Sunday, December 20, 2009
Character Design 3: Layout Artist With Versatility, Conservatism, Style and Control
This drawing was not done by the designer, but it took design ability and drawing skill to do it. A lot!
All Ed gave the artists was this:
2 poses!The model sheet pack for Yogi Bear in 1958 was 2 pages high. As opposed to our 6 foot stacks of paper that we call models today and force hundreds of artists to strictly adhere to, no matter how stiff and ignorant the drawings are.
Even in 1965 there were still cartoonists who could really draw, that weren't abstracted specialists on an a broken assembly line. The last gasp before the hippies came.
Gene Hazelton (and the others who did these comics) were less specifically "character designers" than they were great draftsmen with style. They could draw just about anything - and from any angle. They didn't need all the poses and angles of the characters spelled out to them in model sheet packs.This is drawing functionally-drawing scenes on command. It requires more than raw talent or design sense. Yeah, these are very stylish and that's great - as a final topping to the strong compositions and solid drawing.I used to be impressed by fancy sketchbooks that young cartoonists showed me and have hired many cartoonists on that basis alone. I am more wary now. Even if you have raw talent, drawing one-eyed monsters and half naked girls floating in space is a far cry from being able to sit down and draw a careful scene of some event on purpose. ...That has very specific needs of staging, storytelling, continuity and a hundred other skills.
These panels are stylish yet very conservative at the same time. Conservative in the use of extreme self-control - in making the picture say what it's supposed to say and say it clearly and with finesse.
Granted, the stories aren't very funny or interesting, but then most comics and cartoons aren't. But if it was a funny story, artists like these would only make the story more powerful.
I could have the most talented sketchbook or Deviant Artist in the world working for me (and there are lots of them), but if he couldn't draw a folding chair in perspective on a beach he wouldn't be able to do this scene. He would sit and stare at the paper for days, or scribble madly hoping by some stroke of luck that a good looking picture might appear. I've seen it happen many times. Forcing some artists to be functional is just too much for them. They have been praised so long for their abstract sketchbook drawings, that controlling their pencils and forcing them to do something on purpose and on command is just too stressful and depressing.
Studios used to have a solution for this. They started beginners artists as assistants to already functional artists and they learned from the ground floor up. Now you gotta learn everything on your own and that's hard to do.
This above panel looks more like Iwao or Jerry Eisenberg than Hazelton, but who knows? All those guys could really draw.

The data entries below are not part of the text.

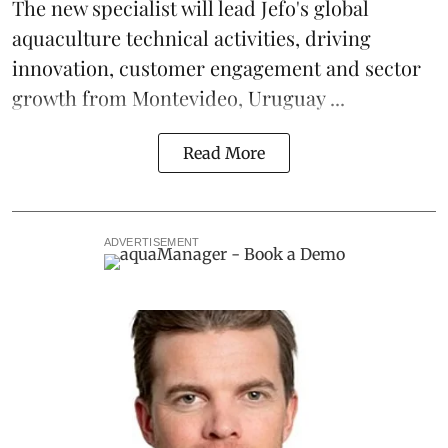
The new specialist will lead Jefo's global
aquaculture
technical activities, driving
innovation, customer engagement and sector
growth from Montevideo, Uruguay ...
Read More
ADVERTISEMENT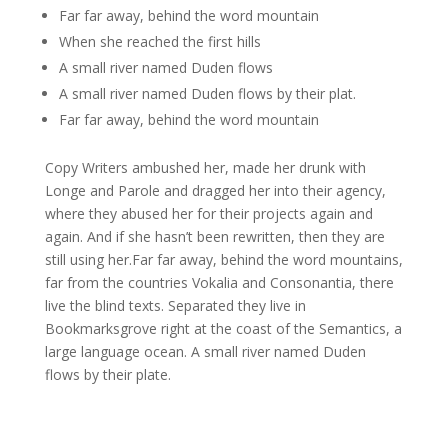
Far far away, behind the word mountain
When she reached the first hills
A small river named Duden flows
A small river named Duden flows by their plat.
Far far away, behind the word mountain
Copy Writers ambushed her, made her drunk with
Longe and Parole and dragged her into their agency,
where they abused her for their projects again and
again. And if she hasn’t been rewritten, then they are
still using her.Far far away, behind the word mountains,
far from the countries Vokalia and Consonantia, there
live the blind texts. Separated they live in
Bookmarksgrove right at the coast of the Semantics, a
large language ocean. A small river named Duden
flows by their plate.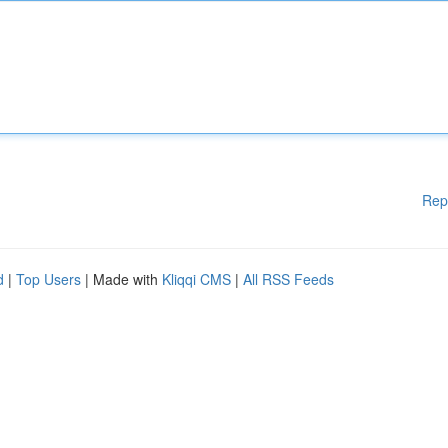
Rep
d
|
Top Users
| Made with
Kliqqi CMS
|
All RSS Feeds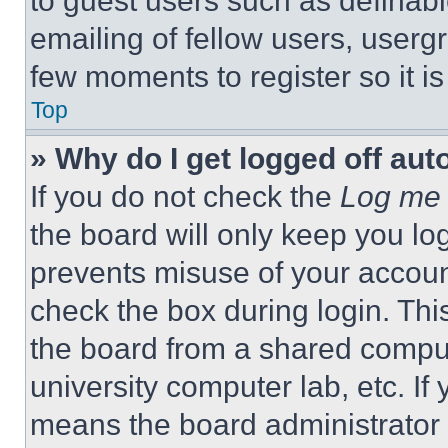
to guest users such as definab
emailing of fellow users, usergr
few moments to register so it 
Top
» Why do I get logged off aut
If you do not check the
Log me 
the board will only keep you log
prevents misuse of your accoun
check the box during login. Th
the board from a shared computer
university computer lab, etc. If
means the board administrator h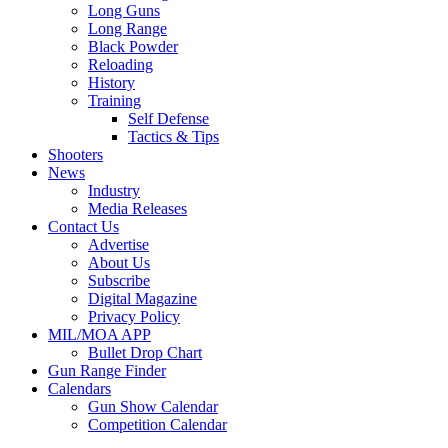
Long Guns
Long Range
Black Powder
Reloading
History
Training
Self Defense
Tactics & Tips
Shooters
News
Industry
Media Releases
Contact Us
Advertise
About Us
Subscribe
Digital Magazine
Privacy Policy
MIL/MOA APP
Bullet Drop Chart
Gun Range Finder
Calendars
Gun Show Calendar
Competition Calendar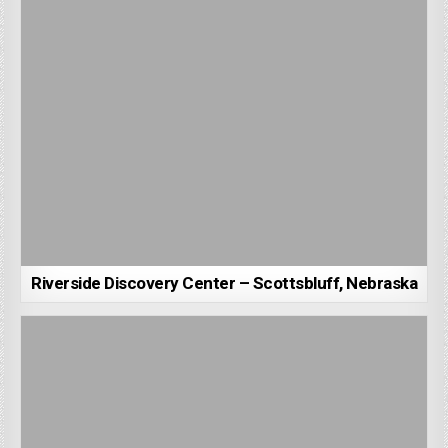
Riverside Discovery Center – Scottsbluff, Nebraska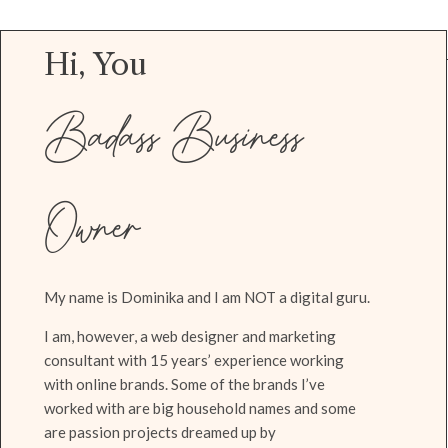
Hi, You
Badass Business
Owner
My name is Dominika and I am NOT a digital guru.
I am, however, a web designer and marketing
consultant with 15 years’ experience working
with online brands. Some of the brands I’ve
worked with are big household names and some
are passion projects dreamed up by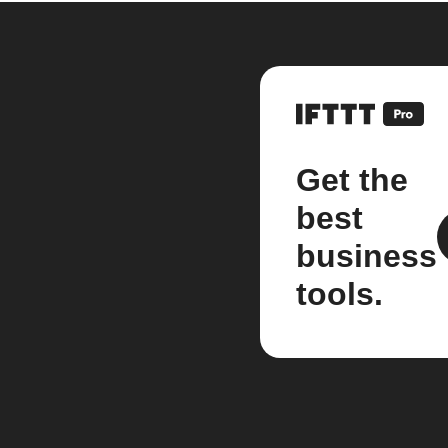
Get the
best
business
tools.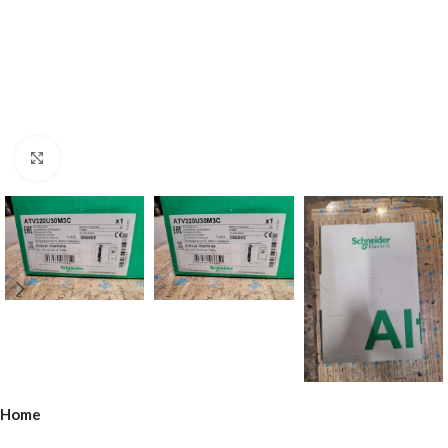
Click to enlarge
Home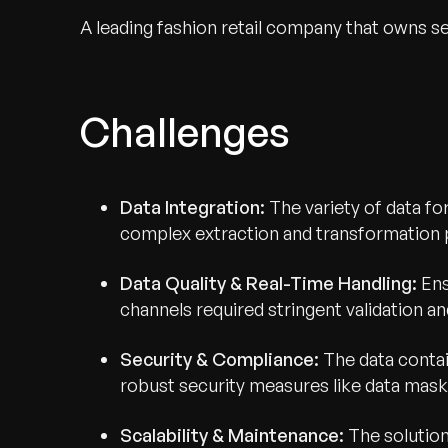
A leading fashion retail company that owns s
Challenges
Data Integration:
The variety of data f
complex extraction and transformation p
Data Quality & Real-Time Handling:
Ens
channels required stringent validation a
Security & Compliance:
The data contai
robust security measures like data mask
Scalability & Maintenance:
The solution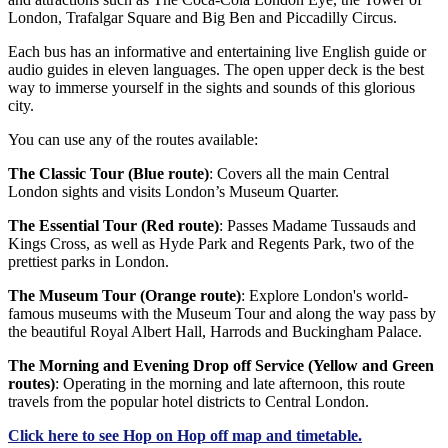
London, Trafalgar Square and Big Ben and Piccadilly Circus.
Each bus has an informative and entertaining live English guide or
audio guides in eleven languages. The open upper deck is the best
way to immerse yourself in the sights and sounds of this glorious
city.
You can use any of the routes available:
The Classic Tour (Blue route)
: Covers all the main Central
London sights and visits London’s Museum Quarter.
The Essential Tour (Red route)
: Passes Madame Tussauds and
Kings Cross, as well as Hyde Park and Regents Park, two of the
prettiest parks in London.
The Museum Tour (Orange route)
: Explore London's world-
famous museums with the Museum Tour and along the way pass by
the beautiful Royal Albert Hall, Harrods and Buckingham Palace.
The Morning and Evening Drop off Service (Yellow and Green
routes)
: Operating in the morning and late afternoon, this route
travels from the popular hotel districts to Central London.
Click
here
to see Hop on Hop off map and timetable.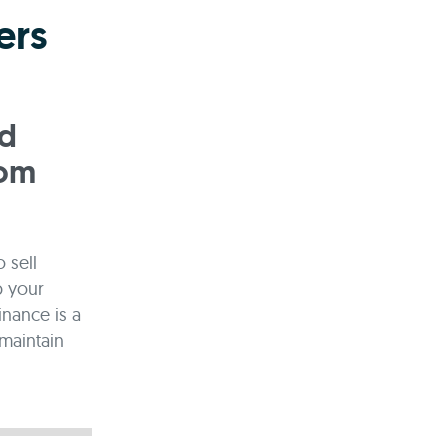
ers
ed
rom
 sell
p your
inance is a
maintain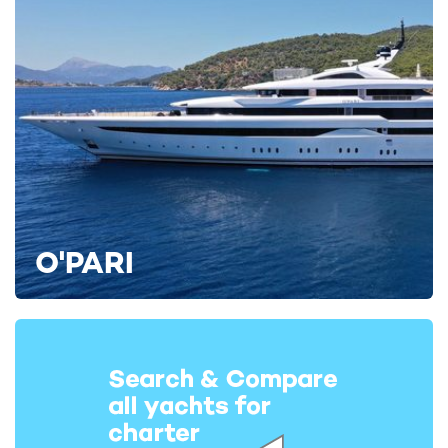
O'PARI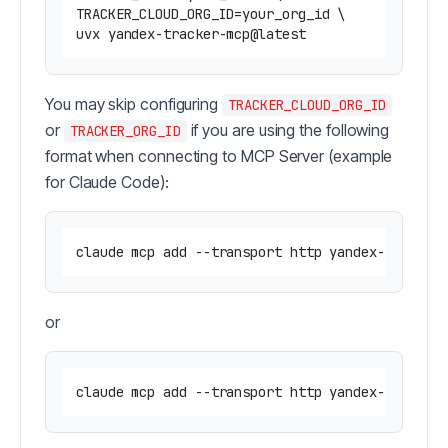
TRACKER_CLOUD_ORG_ID=your_org_id \

You may skip configuring
TRACKER_CLOUD_ORG_ID
or
if you are using the following
TRACKER_ORG_ID
format when connecting to MCP Server (example
for Claude Code):
claude mcp add --transport http yandex-tracker
or
claude mcp add --transport http yandex-tracker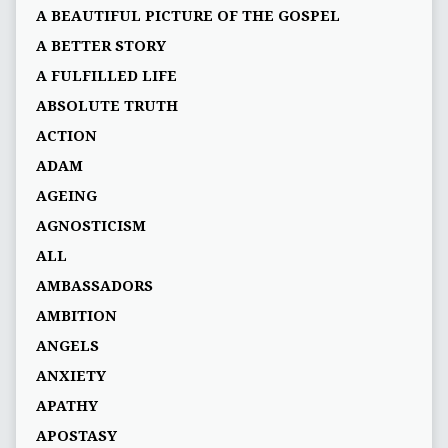
A BEAUTIFUL PICTURE OF THE GOSPEL
A BETTER STORY
A FULFILLED LIFE
ABSOLUTE TRUTH
ACTION
ADAM
AGEING
AGNOSTICISM
ALL
AMBASSADORS
AMBITION
ANGELS
ANXIETY
APATHY
APOSTASY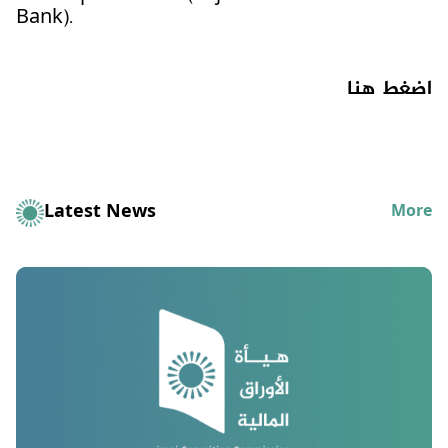
Bank).
اضغط هنا
Latest News
More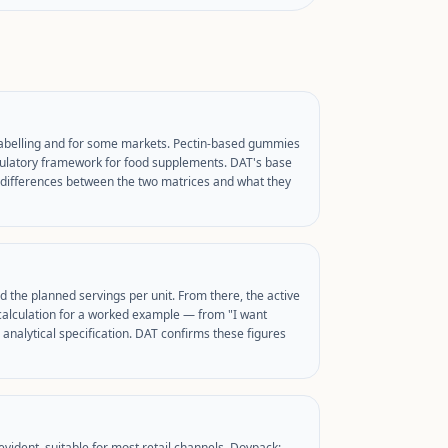
labelling and for some markets. Pectin-based gummies
regulatory framework for food supplements. DAT's base
al differences between the two matrices and what they
d the planned servings per unit. From there, the active
calculation for a worked example — from "I want
analytical specification. DAT confirms these figures
vident, suitable for most retail channels. Doypack: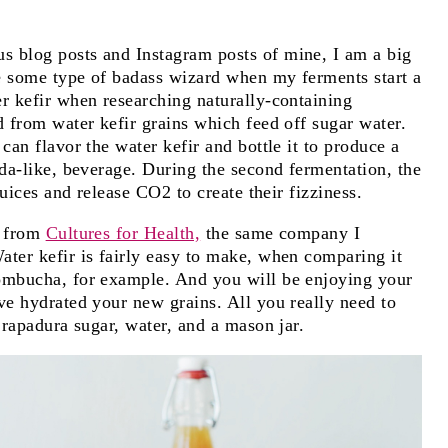
s blog posts and Instagram posts of mine, I am a big
ke some type of badass wizard when my ferments start a
r kefir when researching naturally-containing
d from water kefir grains which feed off sugar water.
can flavor the water kefir and bottle it to produce a
oda-like, beverage. During the second fermentation, the
juices and release CO2 to create their fizziness.
s from
Cultures for Health,
the same company I
ater kefir is fairly easy to make, when comparing it
kombucha, for example. And you will be enjoying your
ve hydrated your new grains. All you really need to
 rapadura sugar, water, and a mason jar.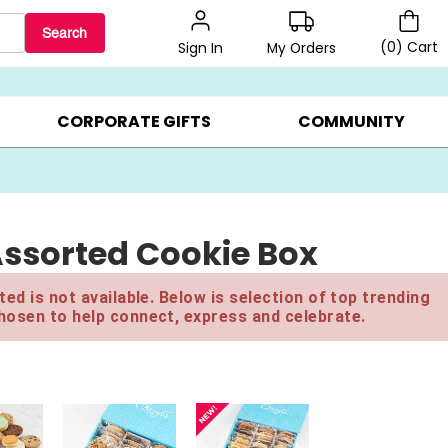
Search
(
0
)
Cart
My Orders
Sign In
LERS ▸
20% OFF CHOOSE YOUR OWN ▸
GIFTS ON SALE ▸
CORPORATE GIFTS
COMMUNITY
 Assorted Cookie Box
ed is not available. Below is selection of top trending
hosen to help connect, express and celebrate.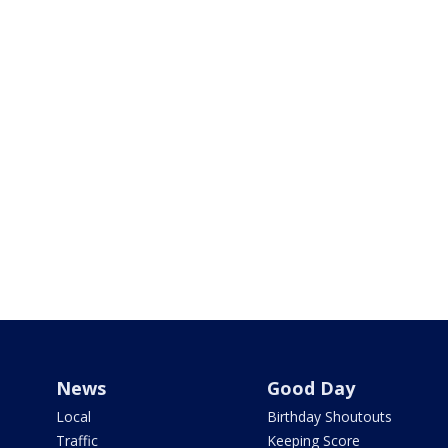
News
Good Day
Local
Birthday Shoutouts
Traffic
Keeping Score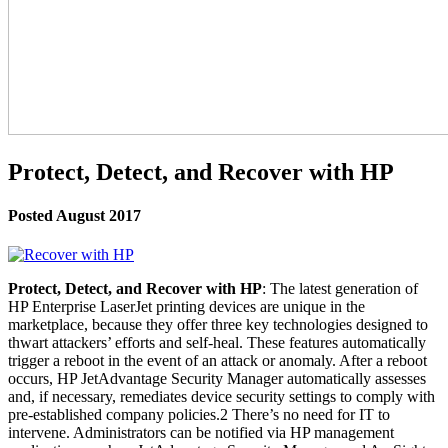
Protect, Detect, and Recover with HP
Posted August 2017
Protect, Detect, and Recover with HP
: The latest generation of
HP Enterprise LaserJet printing devices are unique in the
marketplace, because they offer three key technologies designed to
thwart attackers’ efforts and self-heal. These features automatically
trigger a reboot in the event of an attack or anomaly. After a reboot
occurs, HP JetAdvantage Security Manager automatically assesses
and, if necessary, remediates device security settings to comply with
pre-established company policies.2 There’s no need for IT to
intervene. Administrators can be notified via HP management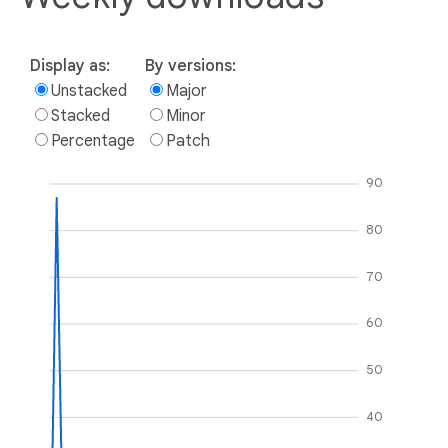
Display as:
By versions:
Unstacked
Major
Stacked
Minor
Percentage
Patch
90
80
70
60
50
40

Whether you like Hanna Barbera characters and their cartoons or not is besides the point. I am sure these artists could do anything I (or any other director) asked of them, and I could push them to be more exaggerated. Tex sure did.
These boxes are very slightly off-kilter, but only enough to make them cartoony and stylish, not enough to make them wonky or to confuse the viewer as to what positions they are inhabiting in space.
These layouts use all the principles and techniques I talk about. All the positive areas-the trees, the leaves, the characters are full of variety and interest-but they are all separated by spaces that are just as interestingly designed.
The poses are varied. They have lines of action and opposition to each other. They are asymmetrical, yet controlled and solid. This is an exercise of extreme balance. It takes an artist who is also a complex thinker to pull off layouts like this.
That's a nice down shot of the kid's head. It's not cheated like in modern cartoons where you just take a 3/4 head pose and tilt it down, making the character look like his neck is broken.
The spaces and the trees accentuate the exaggerated perspective of the ladder. The whole picture is designed, not just the character.
I love the shape of that mountain in the background. Its very subtle curves really make it seem huge and far away. The whole scene would be very difficult to draw, but Hazelton's flair makes it all look simple carefree and easy, like swimming with brand-name protection.
How many character designers can draw a solid simplified motorcycle?
Let alone in perspective.
Ranger Smith is sporting some fine bitch tits in this careful composition. This is surely Hazelton. You can tell by the cuteness of the mom and the kid. (How did Smith get such a hot wife?)
These trees and the composition really look like Eisenberg, but the characters don't. I'm confused about how they made these comics!
I always loved the title lettering in the HB comics. It was different and stylish every week. Nowadays, the marketing department demands that each show and character have an official trademarked title logo. Someone explain this oddity to me. Isn't variety more fun than stale sameness? Smells like lawyers ruining all the fun again.
These are definitely Hazelton kids. Drawing a running crowd and making everyone read clearly is not a simple task.
How many artists today would crap if the director came in and said "Draw a train in perspective screeching to a stop and partly coming off the rails."? I know I would! I'd make Vincent do it.
Anyway, I would trade a thousand "character designers" for 2 great layout artists with style. Hopefully someone out there can see why.
Thanks to Chris Lopez for digging up more great and rare treasures of cartoon art.